In a recent development, NVIDIA has publicly introduced its cutting-edge AI supercomputer, Eos, specifically crafted for sophisticated AI development within expansive data center environments. Eos stands as NVIDIA's fastest AI supercomputer to date, tailored to meet the demands of advanced AI development within enterprise settings.

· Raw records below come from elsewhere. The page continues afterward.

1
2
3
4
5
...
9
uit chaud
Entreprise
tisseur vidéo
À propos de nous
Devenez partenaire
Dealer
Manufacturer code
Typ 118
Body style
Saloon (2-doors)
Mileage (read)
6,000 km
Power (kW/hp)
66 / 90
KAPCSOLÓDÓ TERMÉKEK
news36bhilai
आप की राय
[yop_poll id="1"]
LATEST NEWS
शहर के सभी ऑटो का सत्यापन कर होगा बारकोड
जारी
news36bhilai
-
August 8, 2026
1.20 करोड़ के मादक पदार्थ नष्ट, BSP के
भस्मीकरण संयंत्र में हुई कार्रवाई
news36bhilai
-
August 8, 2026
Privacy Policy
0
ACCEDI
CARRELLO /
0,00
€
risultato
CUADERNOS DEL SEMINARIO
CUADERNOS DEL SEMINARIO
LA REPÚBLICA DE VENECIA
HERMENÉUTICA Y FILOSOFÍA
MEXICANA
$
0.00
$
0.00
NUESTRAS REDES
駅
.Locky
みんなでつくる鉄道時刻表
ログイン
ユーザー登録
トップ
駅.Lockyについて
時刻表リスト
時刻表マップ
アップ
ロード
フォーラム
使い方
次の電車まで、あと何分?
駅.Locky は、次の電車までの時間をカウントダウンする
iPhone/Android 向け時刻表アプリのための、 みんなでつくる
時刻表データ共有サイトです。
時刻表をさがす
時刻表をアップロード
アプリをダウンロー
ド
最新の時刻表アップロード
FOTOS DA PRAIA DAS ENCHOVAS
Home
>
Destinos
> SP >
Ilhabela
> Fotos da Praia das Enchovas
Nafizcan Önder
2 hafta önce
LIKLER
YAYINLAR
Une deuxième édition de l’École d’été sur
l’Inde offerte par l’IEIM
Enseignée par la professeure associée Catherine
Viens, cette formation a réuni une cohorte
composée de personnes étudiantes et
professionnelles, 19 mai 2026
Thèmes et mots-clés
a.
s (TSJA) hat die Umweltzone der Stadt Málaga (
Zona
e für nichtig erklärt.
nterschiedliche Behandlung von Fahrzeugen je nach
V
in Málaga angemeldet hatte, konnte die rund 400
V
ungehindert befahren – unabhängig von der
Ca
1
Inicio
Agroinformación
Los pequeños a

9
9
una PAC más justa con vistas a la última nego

Eos boasts a configuration of 576 NVIDIA DGX H100 systems, each housing 8 H100 GPUs, resulting in a cumulative total of 4,608 Nvidia H100 GPUs. Additionally, it incorporates 1,152 Intel Xeon Platinum 8480C processors, each equipped with 56 cores, showcasing impressive performance capabilities across both High-Performance Computing (HPC) and AI domains. Leveraging NVIDIA's Mellanox Quantum-2 InfiniBand technology, Eos supports data transfer speeds of up to 400 Gb/s, playing a pivotal role in training expansive AI models and facilitating system scalability.
According to NVIDIA's disclosed data, Eos has secured the ninth position globally in the latest Top500 supercomputers list, achieving a remarkable peak performance of 188.65 Peta FLOPS. Notably, its FP64 performance reaches 121.4 Peta FLOPS. While Eos is a key asset for NVIDIA's internal use, it also serves as a blueprint for other enterprises aiming to develop supercomputing solutions tailored for their unique needs.
NVIDIA underscores that, beyond its robust hardware, Eos features potent software solutions designed explicitly for AI development and deployment. This includes sophisticated coordination and cluster management tools, accelerated computing storage and network libraries, and meticulously optimized operating systems. Eos is designed to accommodate a diverse range of applications, from generative AI, such as ChatGPT, to applications within AI factories.
NVIDIA emphasizes that Eos represents the amalgamation of their extensive expertise and technologies in the field of AI. It stands as the culmination of insights gained from previous DGX supercomputers, positioned to aid enterprises in addressing their most challenging projects and attaining their AI objectives.
While the precise cost of Eos and the pricing structure of the NVIDIA DGX H100 systems remain undisclosed, contingent on various factors, the estimated cost of $30,000 to $40,000 per H100 suggests that the overall system cost is likely to be substantial for industry stakeholders.